Fatima adalah bagian dari tim nasional perempuan sepakbola Afghanistan. Penuturannya kepada CNN Sport, “Kelompok penguasa saat ini di Afghanistan, memukul orang tua kami, anggota keluarga kami, dan anggota tim nasional perempuan negara kami. Kami tidak pernah tahu, apakah kami akan tetap hidup atau akan tewas.”
Sebagai juru bicara tim nasional perempuan sepakbola Afghanistan, Fatima menambahkan bahwa para perempuan adalah pihak yang paling rentan di Afghanistan dan bisa kehilangan banyak mimpi untuk masa depan mereka, dalam sekejap saja. Bahkan di awal tahun ini, United Nations mengingatkan bahwa laki-laki, perempuan, dan anak Afghanistan di masa kemiskinan yang parah.
Perjuangan tim nasional perempuan sepakbola Afghanistan untuk bisa keluar dari negaranya tidak mudah. Mereka harus bersembunyi di luar bandara Kabul selama dua hari, demi menunggu pesawat yang akan mengangkut mereka keluar dari Afghanistan. Mereka pun beruntung, karena setelah menunggu dua hari, selain mendapat tempat di pesawat, mereka juga terhindar dari bom bunuh diri, menewaskan 180 orang.

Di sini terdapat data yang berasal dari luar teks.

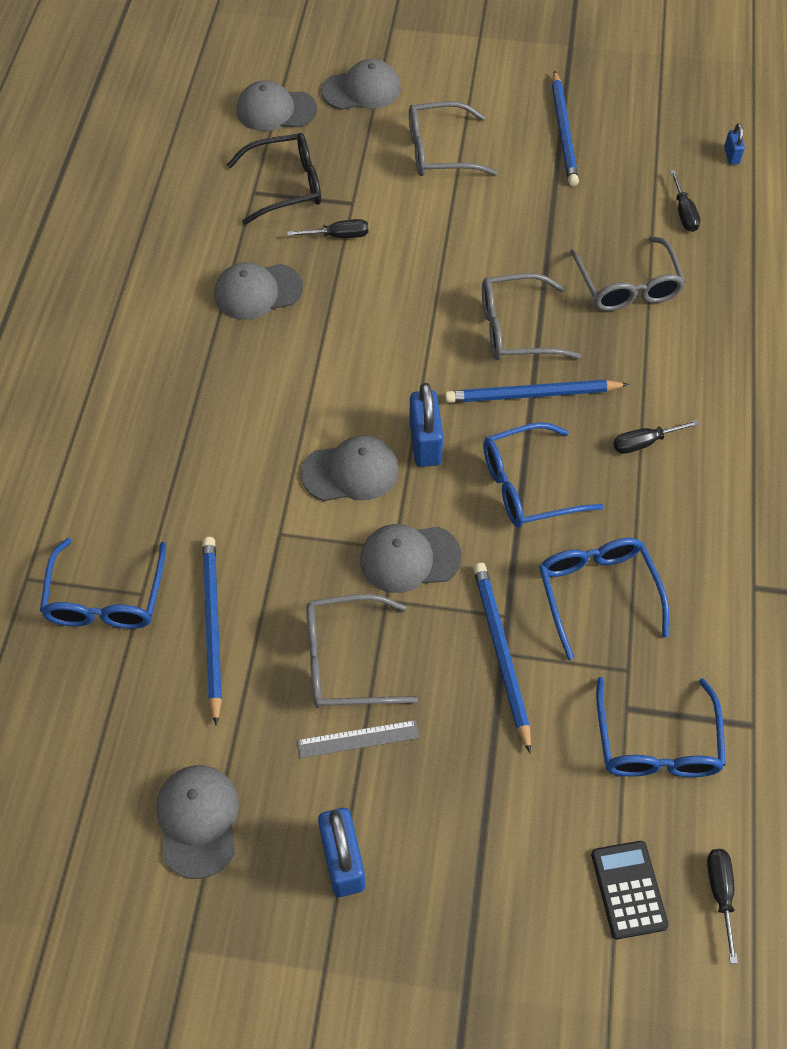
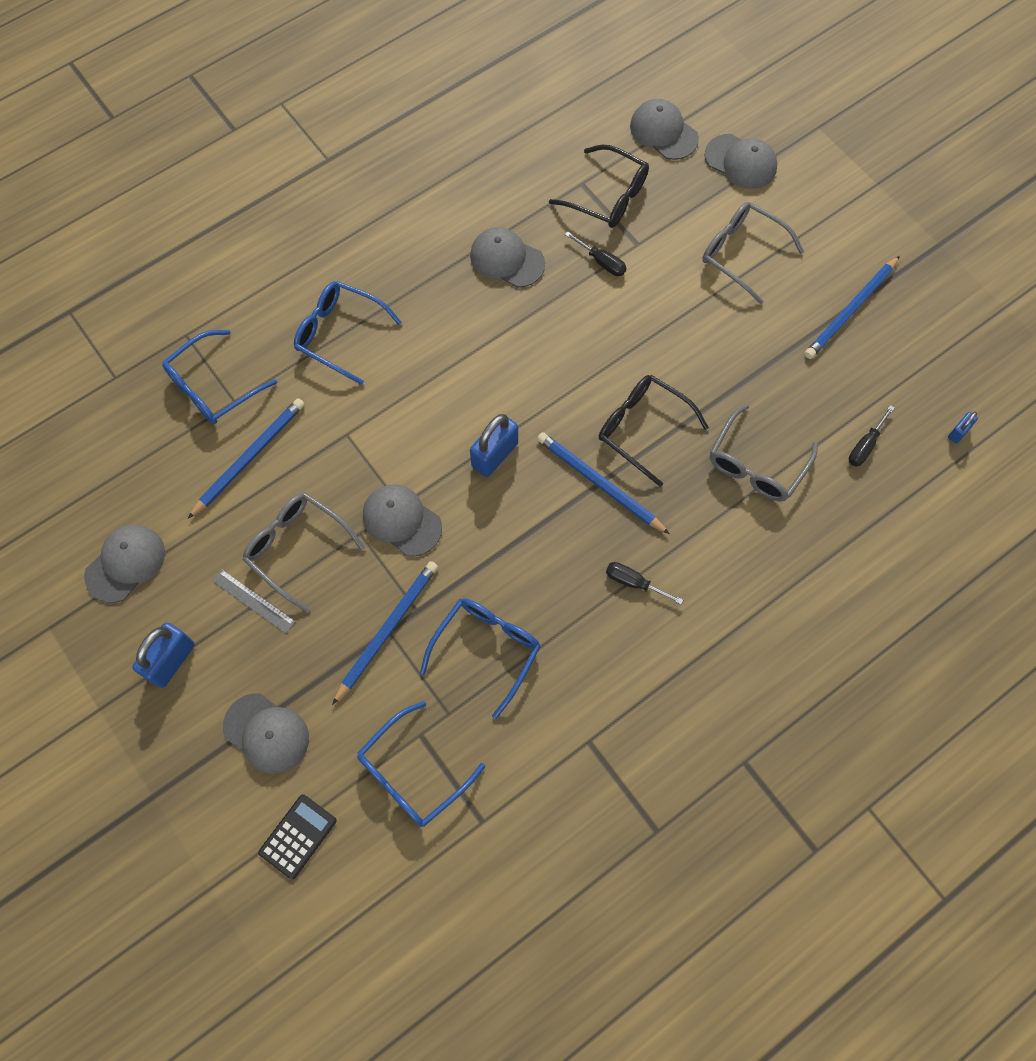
camera: 45 degrees right, 10 degrees up
grey cap [301,435,399,501] -> grey cap moved to [223,693,309,774]
grey glasses [482,273,581,360] -> black glasses [599,375,709,487]
blue glasses [483,422,604,527] -> blue glasses moved to [294,281,402,385]
black screwdriver [707,849,738,963] -> none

Saat ini, tim nasional perempuan sepakbola Afghanistan telah delapan bulan berada di Melbourne, Australia. Bagi para penggemar olahraga, Melbourne adalah tempat untuk beberapa ajang olahraga. Mulai dari GP Australia untuk balap jet darat F1, turnamen tenis Australian Open, dan tempat kompetisi kriket di Melbourne Cricket Ground. Bagi para perempuan muda Afghanistan tersebut, Melbourne adalah rumah baru bagi karir sepakbola mereka.
Klub sepakbola lokal, Melbourne Victory Soccer Club, berinisiatif untuk menyediakan tempat serta fasilitas, termasuk metode latihan secara profesional. John Didulica adalah pelatih bagi anak-anak muda Afghanistan itu.
Sang kapten, Fatima bahkan merasakan sesuatu yang berbeda. Baginya, saat ini dengan fasilitas yang diterima, ia bisa mendapatkan dua hal, kedamaian dan rasa aman. Pemain bertahan, Marsul, kepada CNN Sport berkata, “Australia adalah negara multi-kultural, mereka tidak bertanya kepada kami, apakah engkau Muslim atau apakah engkau Kristiani, sangat indah mengalaminya.”
Peran komunitas pun terlihat, sejak awal tim nasional perempuan sepakbola Afghanistan bisa bergabung di bawah naungan Melbourne Victory. Seorang pengacara hak asasi manusia bernama Craig Foster sebagai inisiatornya. Ia adalah orang yang turut andil dalam proses evakuasi dari Kabul. “It takes a village to raise a child”, kutipan yang relevan dengan apa yang perempuan-perempuan muda Afghanistan alami di Australia. Semua harus membantu saat ada yang hak hidupnya direnggut atau terancam tidak bisa terpenuhi.